Gente equivocada, não apenas por ser louca, mas por usar chapéu de coco. As línguas são pertença dos seus criadores e cada povo usá-las-á como lhes aprouver. Por isso, adoptarão os brasileiros a ortografia que lhes der jeito e os angolanos, moçambicanos, guineenses, cabo-verdianos, timorenses também. Cada um com a sua e nós com a nossa.

Foi isto que pensaram os falantes de inglês, francês, espanhol e alemão. Vejam bem, até os alemães. Mas claro, aquilo é gente estúpida, que inteligentes foram os iluminados do Brasil e dos esconsos do Portugal dos Pequeninos.

Não dá muito trabalho verificar as variantes ortográficas das principais línguas europeias, basta, tendo o Word, procurar os dicionários correctores. A propósito: sabem, com certeza, que corretor (do provençal corretier, que quer dizer intermediário) e corrector (do latim corrector, que quer dizer censor, aquele que corrige) são coisas bem diferentes, não sabem? Pois, os iluminados não sabem. Como não sabem que óptico e ótico são coisas também diferentes. Mas adiante.

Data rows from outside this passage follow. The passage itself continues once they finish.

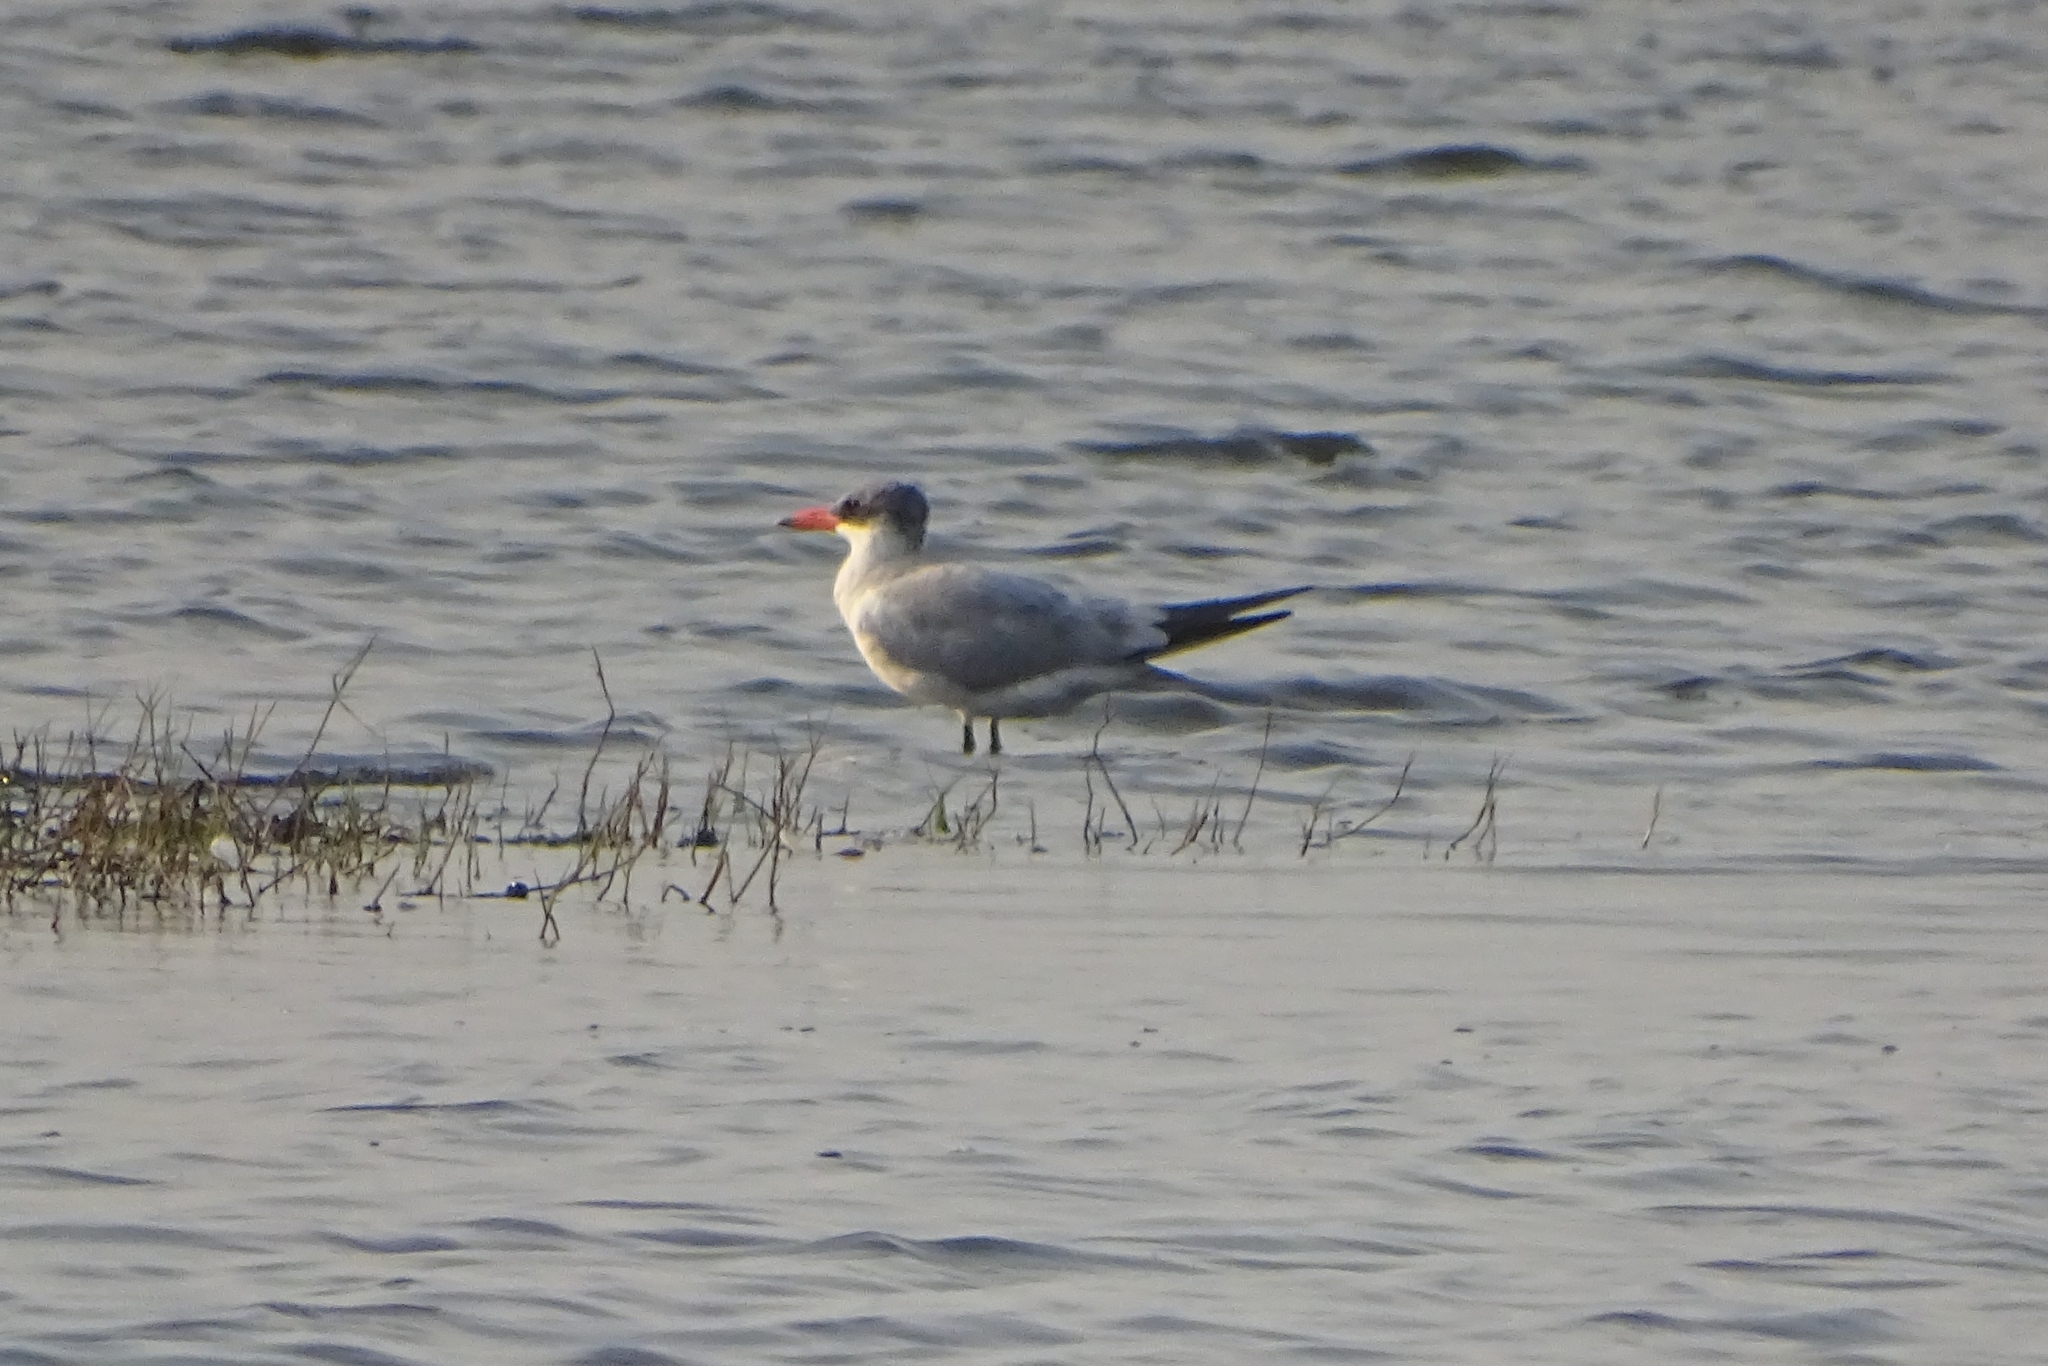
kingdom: Animalia
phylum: Chordata
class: Aves
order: Charadriiformes
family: Laridae
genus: Hydroprogne
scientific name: Hydroprogne caspia
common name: Caspian tern
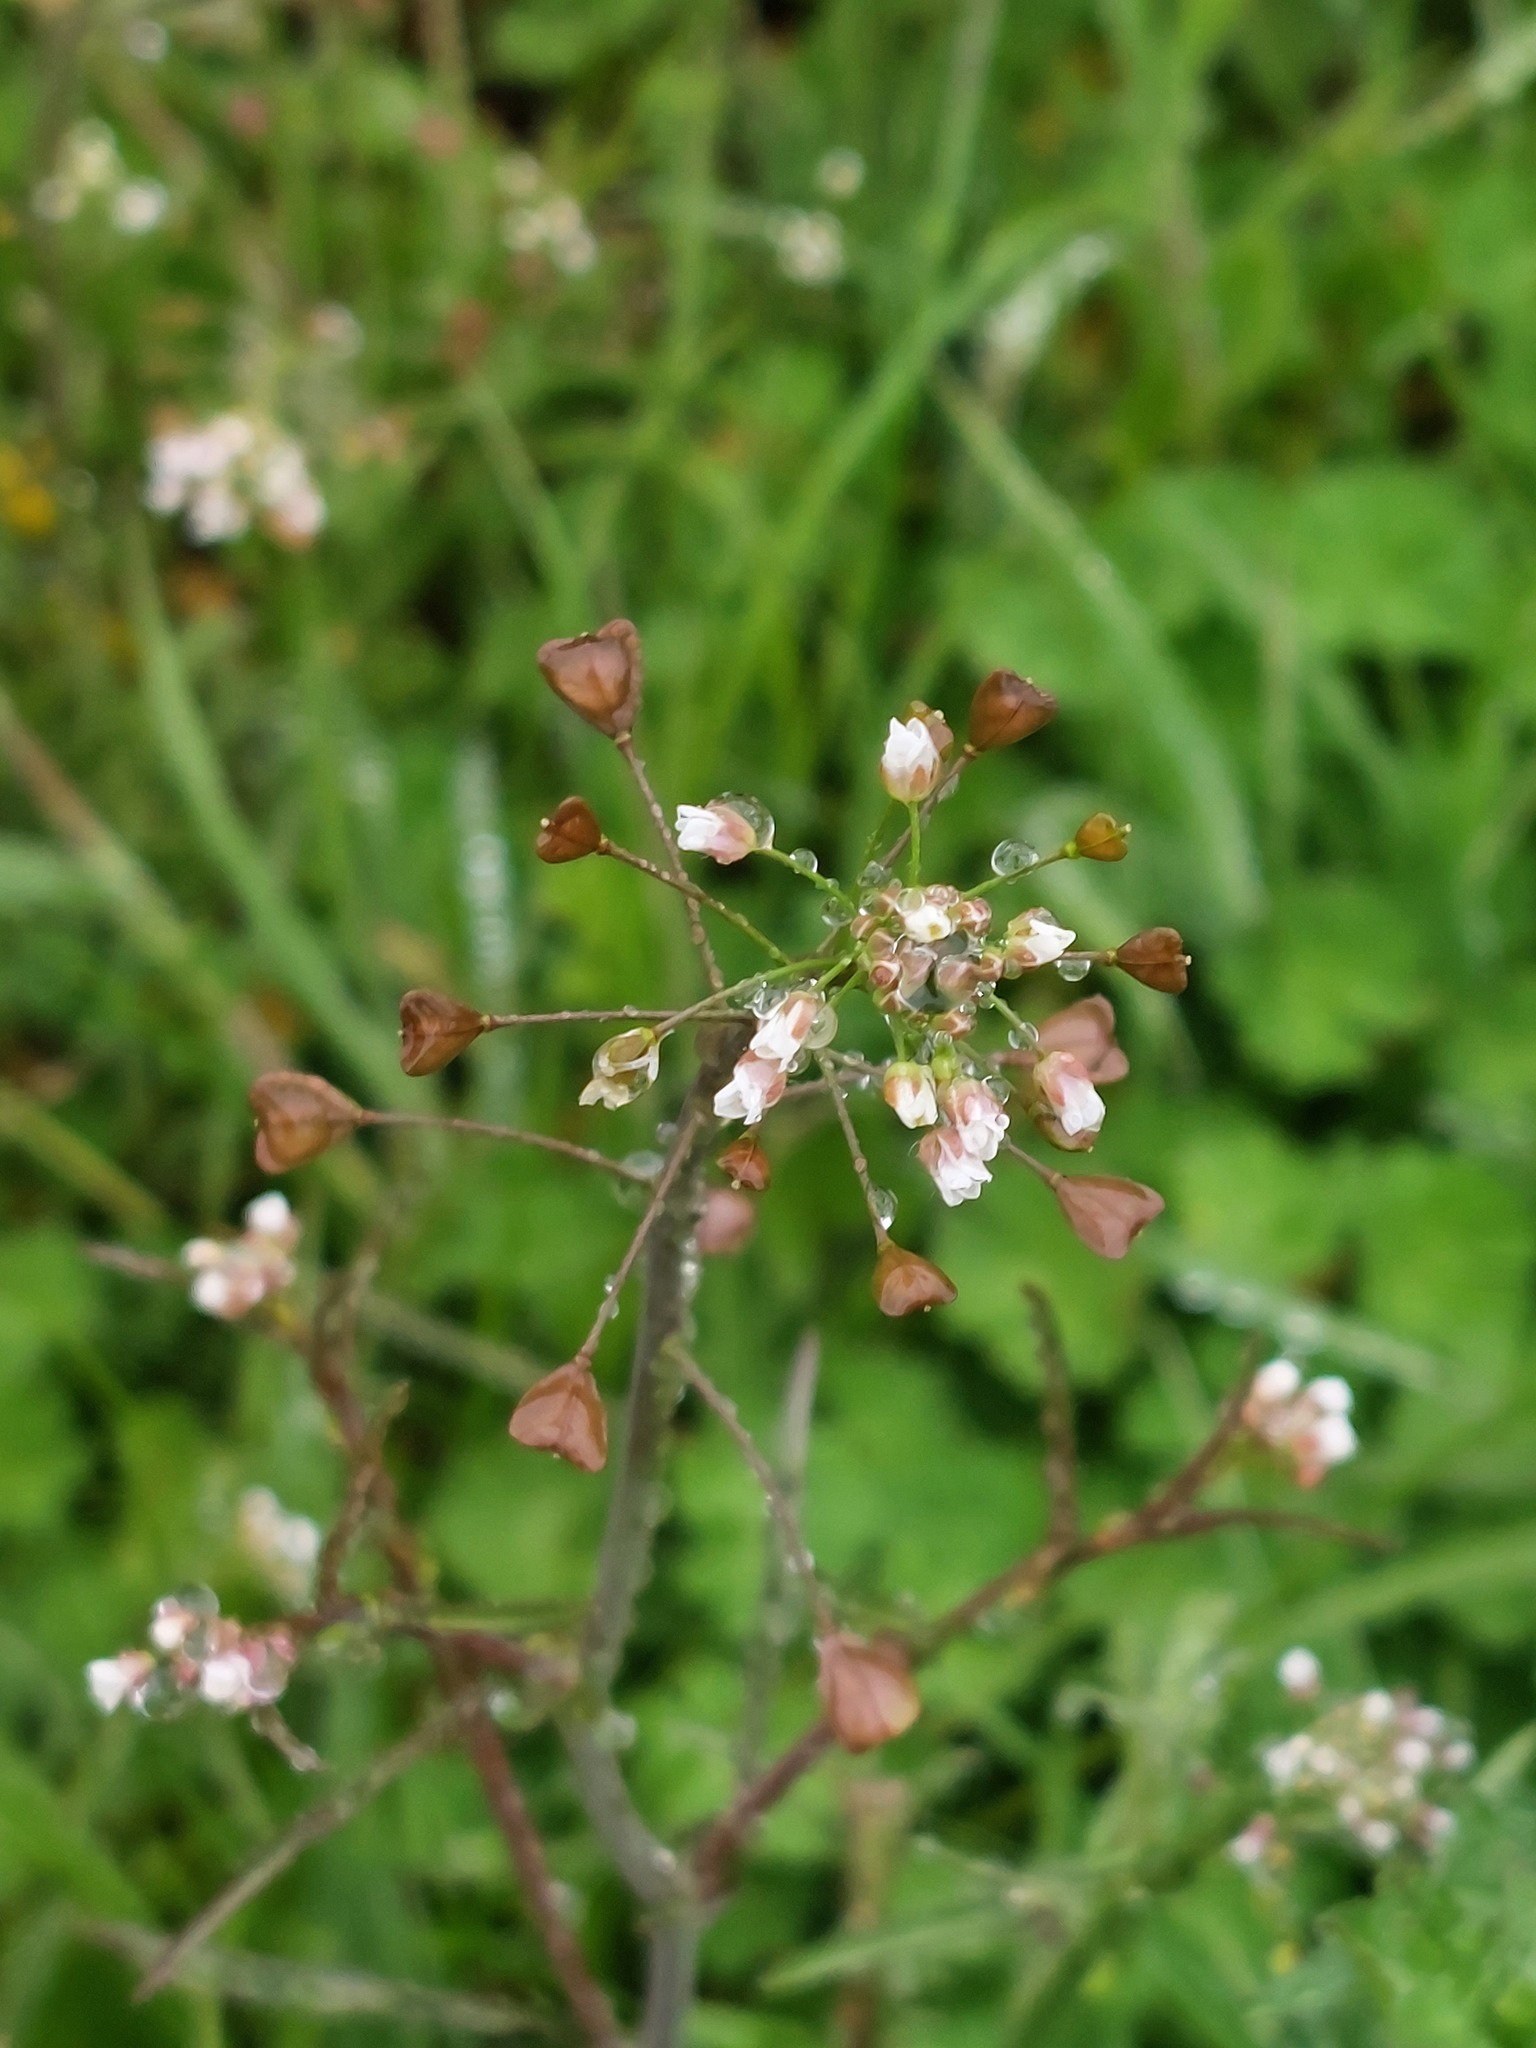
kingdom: Plantae
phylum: Tracheophyta
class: Magnoliopsida
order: Brassicales
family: Brassicaceae
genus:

Em inglês, temos 17 variantes ortográficas (ou 18, se considerarmos o quase inglês de Hong Kong); em espanhol (diga-se castelhano), temos 23, com a curiosidade de que na própria Espanha há duas variantes: a geral e a ordenação tradicional; em francês temos 15 e em Alemão temos 4.

O Aborto ortográfico é uma desnecessidade, mas não deixa também de ser um cancro. E é ilegal, porque não existe em termos de acordo internacional. A Assembleia da República não tinha poder para impor um acordo que não existia. Poucos deputados se opuseram. Penso que todos os outros usam chapéu de coco e nunca faltam ao enterro do bacalhau.